I KNEW I wanted a farm!!! lol He is stunning Laura, and I'm sure you're thrilled to have him home.


----------



## cham (Feb 21, 2008)

Pointgold said:


> Thank you. He's such a good boy. He was out with Cortney Corral. He came home Champion Nitelite's Who's On Deck?


 
Whats next for CH Crew? a nice relaxing vacation before going back out? Or is he as CH'ed as much as he can be, and now can look forward to lots and lots of girlfriends? LOL He is his mothers son isnt he! How is Maybe doing?
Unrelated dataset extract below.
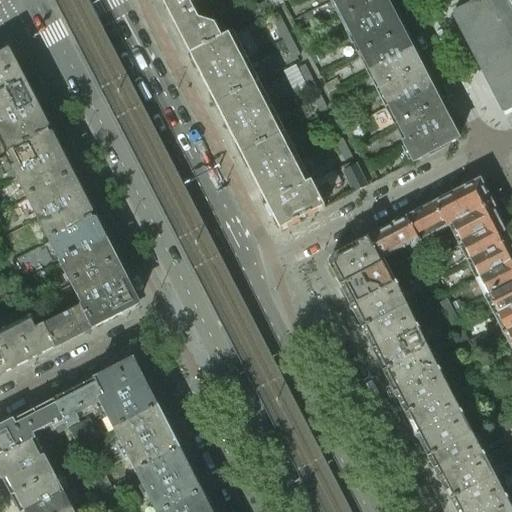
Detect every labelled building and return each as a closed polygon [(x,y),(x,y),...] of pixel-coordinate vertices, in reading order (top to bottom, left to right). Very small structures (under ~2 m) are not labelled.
[(160,0),(169,15),(190,4),(195,0),(160,0)] [(336,0),(330,3),(339,20),(378,0),(336,0)] [(385,0),(378,0),(339,20),(349,38),(393,16),(385,0)] [(511,0),(478,0),(452,14),(460,29),(465,26),(474,44),(469,47),(477,62),(482,59),(492,77),(486,80),(494,96),(500,93),(509,111),(503,114),(504,116),(511,111),(511,0)] [(190,4),(169,15),(189,56),(225,38),(220,28),(217,30),(215,26),(199,21),(190,4)] [(229,11),(225,4),(209,12),(212,19),(229,11)] [(243,23),(250,19),(244,9),(237,13),(243,23)] [(289,36),(277,12),(270,16),(282,40),(289,36)] [(393,16),(349,38),(358,55),(402,32),(393,16)] [(402,32),(358,55),(367,74),(412,51),(402,32)] [(312,35),(302,40),(311,58),(321,53),(312,35)] [(229,36),(225,38),(189,56),(202,80),(242,60),(229,36)] [(299,55),(289,36),(282,40),(292,59),(299,55)] [(412,51),(367,74),(376,90),(420,67),(412,51)] [(321,53),(311,58),(315,64),(324,59),(321,53)] [(8,55),(0,59),(0,94),(23,83),(8,55)] [(254,86),(242,60),(202,80),(215,106),(254,86)] [(315,86),(304,65),(297,69),(307,89),(315,86)] [(420,67),(376,90),(385,109),(430,86),(420,67)] [(23,83),(0,94),(0,126),(36,109),(23,83)] [(254,86),(215,106),(228,131),(267,111),(254,86)] [(315,86),(307,89),(319,112),(326,108),(315,86)] [(430,86),(385,109),(395,127),(439,104),(430,86)] [(338,88),(329,93),(333,100),(342,95),(338,88)] [(439,104),(395,127),(404,145),(448,121),(439,104)] [(36,109),(0,126),(0,136),(8,153),(6,154),(7,155),(49,134),(36,109)] [(267,111),(228,131),(240,155),(280,135),(267,111)] [(341,136),(329,114),(322,118),(333,140),(341,136)] [(448,121),(404,145),(413,163),(458,140),(448,121)] [(49,134),(7,155),(0,158),(0,170),(2,174),(10,170),(14,178),(60,155),(49,134)] [(280,135),(240,155),(253,180),(293,160),(280,135)] [(341,136),(333,140),(344,161),(351,157),(341,136)] [(60,155),(14,178),(25,199),(71,176),(60,155)] [(375,159),(367,164),(371,171),(379,167),(375,159)] [(306,185),(293,160),(253,180),(266,205),(306,185)] [(343,172),(354,193),(366,187),(356,165),(343,172)] [(71,176),(25,199),(36,221),(82,198),(71,176)] [(479,182),(431,207),(444,232),(447,230),(446,229),(491,205),(479,182)] [(311,183),(306,185),(266,205),(280,232),(324,209),(311,183)] [(82,198),(36,221),(47,242),(92,219),(82,198)] [(446,229),(447,230),(455,246),(500,223),(491,205),(446,229)] [(405,220),(416,242),(418,246),(444,232),(431,207),(405,220)] [(92,219),(47,242),(58,263),(103,240),(92,219)] [(405,220),(369,239),(381,261),(391,255),(416,242),(405,220)] [(500,223),(455,246),(464,264),(509,241),(500,223)] [(383,266),(381,261),(369,239),(331,259),(332,261),(331,265),(329,266),(340,288),(383,266)] [(103,240),(58,263),(69,285),(115,262),(103,240)] [(511,245),(509,241),(464,264),(473,281),(511,261),(511,245)] [(416,242),(391,255),(395,262),(419,250),(418,246),(416,242)] [(418,261),(428,284),(438,279),(428,256),(418,261)] [(511,261),(473,281),(482,299),(511,284),(511,261)] [(115,262),(69,285),(79,306),(79,307),(82,305),(81,304),(125,282),(115,262)] [(383,266),(340,288),(351,310),(395,288),(383,266)] [(81,304),(82,305),(93,328),(132,308),(134,300),(125,282),(81,304)] [(511,284),(482,299),(491,317),(511,306),(511,284)] [(395,288),(351,310),(362,331),(405,309),(395,288)] [(439,303),(450,326),(465,318),(454,296),(439,303)] [(67,312),(60,316),(42,325),(54,348),(93,328),(82,305),(79,307),(79,306),(67,312)] [(511,306),(491,317),(501,335),(511,329),(511,306)] [(58,311),(60,316),(67,312),(65,308),(58,311)] [(405,309),(362,331),(373,353),(417,331),(405,309)] [(30,321),(16,328),(24,344),(23,345),(30,360),(54,348),(42,325),(34,329),(30,321)] [(16,328),(0,336),(0,351),(2,355),(4,354),(12,369),(30,360),(23,345),(24,344),(16,328)] [(511,329),(501,335),(510,353),(511,351),(511,329)] [(417,331),(373,353),(384,374),(427,352),(417,331)] [(481,364),(463,331),(454,336),(472,369),(481,364)] [(0,375),(12,369),(4,354),(2,355),(0,351),(0,375)] [(427,352),(384,374),(395,395),(438,373),(427,352)] [(102,404),(145,382),(147,381),(138,364),(136,365),(137,366),(131,369),(128,363),(96,380),(104,397),(100,399),(102,403),(102,404)] [(486,373),(497,395),(504,392),(493,370),(486,373)] [(438,373),(395,395),(406,417),(449,394),(438,373)] [(53,402),(63,422),(66,427),(78,421),(76,416),(85,411),(99,404),(102,403),(100,399),(104,397),(96,380),(53,402)] [(111,427),(156,404),(158,403),(147,381),(145,382),(102,404),(102,403),(99,404),(111,427)] [(449,394),(406,417),(417,438),(460,415),(449,394)] [(63,422),(53,402),(27,415),(36,431),(43,428),(47,436),(52,435),(55,433),(66,427),(63,422)] [(122,449),(167,425),(169,424),(158,403),(156,404),(111,427),(122,449)] [(511,428),(511,425),(502,407),(493,412),(504,433),(511,428)] [(27,415),(0,428),(0,455),(35,438),(37,437),(34,432),(36,431),(27,415)] [(460,415),(417,438),(428,460),(471,437),(460,415)] [(133,470),(178,447),(180,446),(169,424),(167,425),(122,449),(133,470)] [(471,437),(428,460),(439,480),(482,458),(471,437)] [(35,438),(0,455),(0,476),(1,479),(45,457),(35,438)] [(144,491),(190,469),(191,468),(180,446),(178,447),(133,470),(144,491)] [(45,457),(1,479),(10,496),(54,474),(45,457)] [(482,458),(439,480),(450,501),(493,479),(482,458)] [(154,511),(158,511),(201,490),(202,489),(191,468),(190,469),(144,491),(154,511)] [(54,474),(10,496),(18,511),(24,511),(63,492),(54,474)] [(493,479),(450,501),(455,511),(481,511),(504,500),(493,479)] [(211,511),(212,511),(214,511),(202,489),(201,490),(158,511),(211,511)] [(63,492),(24,511),(66,511),(72,509),(63,492)] [(509,511),(504,500),(481,511),(509,511)]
Is she going out on the circuit?


----------



## cubbysan (Mar 13, 2007)

I just want to hug him!


----------



## ardita (Jul 14, 2009)

oh wow, he is very very handsome !


----------



## moverking (Feb 26, 2007)

Oh, so he's a _Champion_ Farm Dawg, lol. Boy he looks happy


----------



## beargroomer (Jan 2, 2008)

I know I've said this before, but your dogs are sooooo gorgeous. Crew looks handsome, smart, princely, and kind, too.  What was he looking at when you took this pic?


----------



## Pointgold (Jun 6, 2007)

beargroomer said:


> I know I've said this before, but your dogs are sooooo gorgeous. Crew looks handsome, smart, princely, and kind, too.  What was he looking at when you took this pic?


 
Thank you very much. He was actually looking at me. My son Paul took the photo.
He is a sweet dog, all of Zoom's kids have had lovely soft temperaments.


----------



## DNL2448 (Feb 13, 2009)

I agree with everyone who posted before me, he is awesome! Congratulations! I have a farm, got any more of those hands?


----------



## Finn's Fan (Dec 22, 2007)

PG, Crew is my ideal golden! His head is perfect Does he love being a farm hand or would he rather take up hiking in Colorado? We can provide some wildlife excitement if he likes that sort of adventure


----------



## tippykayak (Oct 27, 2008)

What a pretty guy!


----------



## Pointgold (Jun 6, 2007)

Finn's Fan said:


> PG, Crew is my ideal golden! His head is perfect Does he love being a farm hand or would he rather take up hiking in Colorado? We can provide some wildlife excitement if he likes that sort of adventure


Crew has VERY strict criteria regarding what he does and who he does it with. They are as follows:
A. The person must breathe air. 
B. The activity must occur on earth.

He's just happy. Watching him we hear the music that always played when Snoopy was dancing.


----------



## MillysMom (Nov 5, 2008)

He is so handsome! I also love the shade of red on the building behind him! It looks like the farming life is treating him very well! And besides, who needs championships when you can dig in the dog yard and set a bad example for your doggie siblings???


----------



## Retrieverlover (Feb 8, 2010)

Pointgold said:


> Thanks. He is the male version of his mother, for sure.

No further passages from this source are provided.